There was agreement amongst the opposition that the BJP version of narrow and oppressive nationalism was not acceptable; that it would divide and polarise the nation and in the process weaken it dramatically; that the world was already questioning the efforts to stifle dissent by attacking students; that investments would stop; and that this certainly did not constitute the idea of India envisaged by Ambedkar, Gandhi, Nehru. Tilak, Tagore and all the others associated with the freedom of the country.

However, the flavour of the strong arguments made by several MPs did not impact on a media given to sound bytes. The flavour of the debate was made secondary to histrionics---such as the couple of minutes between Irani and BSP leader Mayawati---with theatre grabbing the headlines over and above serious debate. Interestingly, the print media that was sober and serious in its coverate has now pointed out---the Indian Express to be precise---that references to the RSS, Godse etc by Jyotiraditya Scindia have been expunged from the Lok Sabha records while the names of eight accused students read out by Irani remain even though they have not been held guilty by any court of law.

The government did not seem to be interested in the larger and more pertinent and valuable arguments the Opposition MPs were making, and instead came in from all sides. Irani with her emotions and strong in the face nationalism, Singh as the face of reason assuring the House that not a single student will be harmed, Jaitley as the intellectual drawing from history, assuring the Communist parties that they were now mainstream and the problem was with the Maoists, with the violence and the intimidation on the campus, at the Patiala courts and outside being referred to in passing as just a matter of detail.

Bose ended his speech with a poem by Rabindranath Tagore written on the last day of the 19th Century:

The last sun of the century sets amidst the blood-red clouds of the West and the whirlwind of hatred.

The naked passion of self-love of Nations, in its drunken delirium of greed, is dancing to the clash of steel and the howling verses of vengeance.

The hungry self of the Nation shall burst in a violence of fury from its own shameless feeding.
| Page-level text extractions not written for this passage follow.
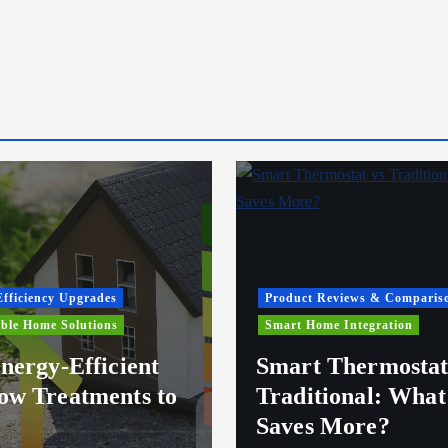
fficiency Upgrades
Product Reviews & Comparis
ble Home Solutions
Smart Home Integration
nergy-Efficient
Smart Thermostat
w Treatments to
Traditional: What
Saves More?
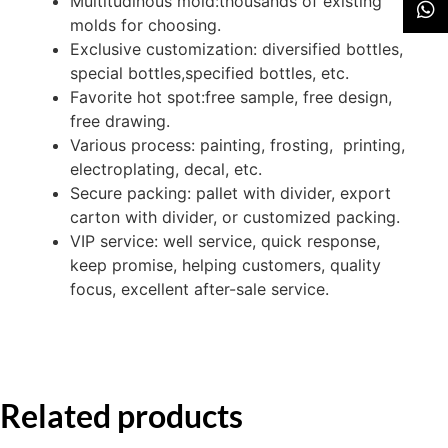
Multitudinous mold:thousands of existing
molds for choosing.
Exclusive customization: diversified bottles,
special bottles,specified bottles, etc.
Favorite hot spot:free sample, free design,
free drawing.
Various process: painting, frosting, printing,
electroplating, decal, etc.
Secure packing: pallet with divider, export
carton with divider, or customized packing.
VIP service: well service, quick response,
keep promise, helping customers, quality
focus, excellent after-sale service.
Related products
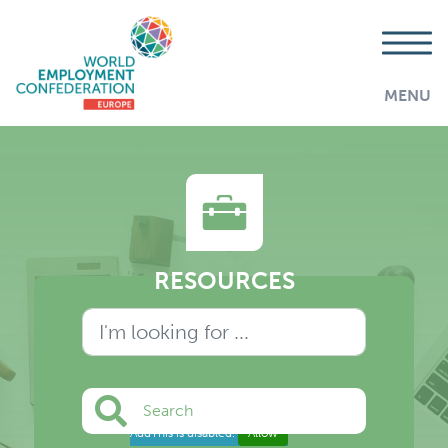
MENU
RESOURCES
Search
AddThis is disabled.
Allow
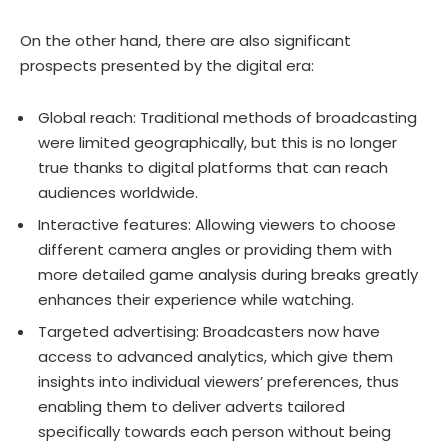
On the other hand, there are also significant
prospects presented by the digital era:
Global reach: Traditional methods of broadcasting
were limited geographically, but this is no longer
true thanks to digital platforms that can reach
audiences worldwide.
Interactive features: Allowing viewers to choose
different camera angles or providing them with
more detailed game analysis during breaks greatly
enhances their experience while watching.
Targeted advertising: Broadcasters now have
access to advanced analytics, which give them
insights into individual viewers’ preferences, thus
enabling them to deliver adverts tailored
specifically towards each person without being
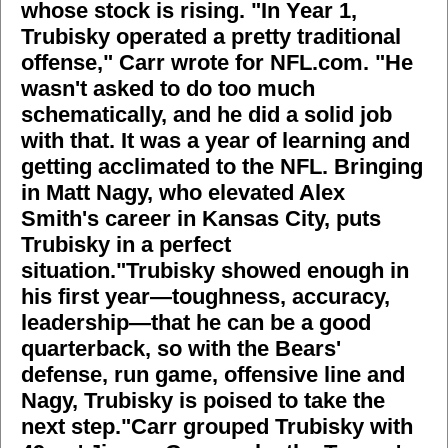
whose stock is rising. "In Year 1,
Trubisky operated a pretty traditional
offense," Carr
wrote for NFL.com
. "He
wasn't asked to do too much
schematically, and he did a solid job
with that. It was a year of learning and
getting acclimated to the NFL. Bringing
in Matt Nagy, who elevated Alex
Smith's career in Kansas City, puts
Trubisky in a perfect
situation."Trubisky showed enough in
his first year—toughness, accuracy,
leadership—that he can be a good
quarterback, so with the Bears'
defense, run game, offensive line and
Nagy, Trubisky is poised to take the
next step."Carr grouped Trubisky with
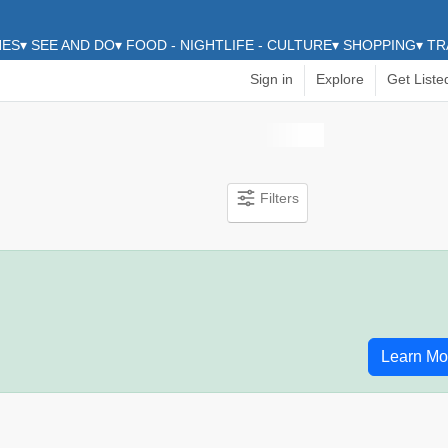
HES
▾
SEE AND DO
▾
FOOD - NIGHTLIFE - CULTURE
▾
SHOPPING
▾
TR
Sign in
Explore
Get Liste
Filters
Learn Mo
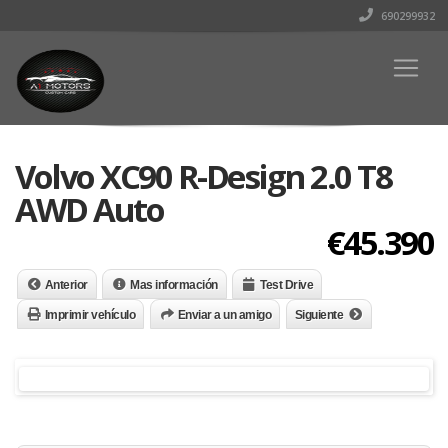
690299932
Volvo XC90 R-Design 2.0 T8
AWD Auto
€45.390
Anterior
Mas información
Test Drive
Imprimir vehículo
Enviar a un amigo
Siguiente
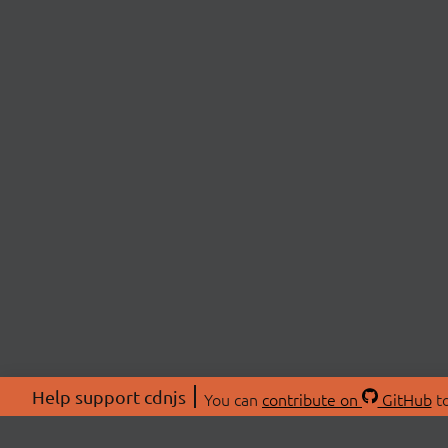
Help support cdnjs
You can
contribute on
GitHub
to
For it has made the world its food,

And licking it, crunching it, and swallowing it in big morsels,

It swells and swells

Till in the midst of its unholy feast descends the sudden heaven piercing its heart of grossness.
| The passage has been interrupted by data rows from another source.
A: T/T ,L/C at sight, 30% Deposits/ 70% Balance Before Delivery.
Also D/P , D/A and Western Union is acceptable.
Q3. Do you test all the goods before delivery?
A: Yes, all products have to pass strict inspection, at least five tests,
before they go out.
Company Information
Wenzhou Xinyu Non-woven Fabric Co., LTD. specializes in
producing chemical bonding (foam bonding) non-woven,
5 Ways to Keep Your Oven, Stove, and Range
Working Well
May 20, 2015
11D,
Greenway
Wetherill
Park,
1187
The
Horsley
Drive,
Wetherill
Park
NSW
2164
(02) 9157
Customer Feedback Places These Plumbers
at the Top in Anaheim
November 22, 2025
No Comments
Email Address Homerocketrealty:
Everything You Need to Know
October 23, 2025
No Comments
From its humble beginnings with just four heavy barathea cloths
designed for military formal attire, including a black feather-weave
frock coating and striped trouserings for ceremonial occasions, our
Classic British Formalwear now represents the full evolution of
The crimson glow of light on the horizon is not the light of thy dawn of peace, my Motherland.

It is the glimmer of the funeral pyre burning to ashes the vast flesh, - the self-love of the Nation, - dead under its own excess.

Thy morning waits behind the patient dark of the East, Meek and silent.

Keep watch, India.

Bring your offerings of worship for that sacred sunrise.

Let the first hymn of its welcome sound in your voice, and sing,

'Come, Peace, thou daughter of God's own great suffering.

Come with thy treasure of contentment, the sword of fortitude,

And meekness crowning thy forehead.'

Be not ashamed, my brothers, to stand before the proud and the powerful

With your white robe of simpleness.

Let your crown be of humility, your freedom the freedom of the soul.

Build God's throne daily upon the ample bareness of your poverty

And know that what is huge is not great and pride is not everlasting.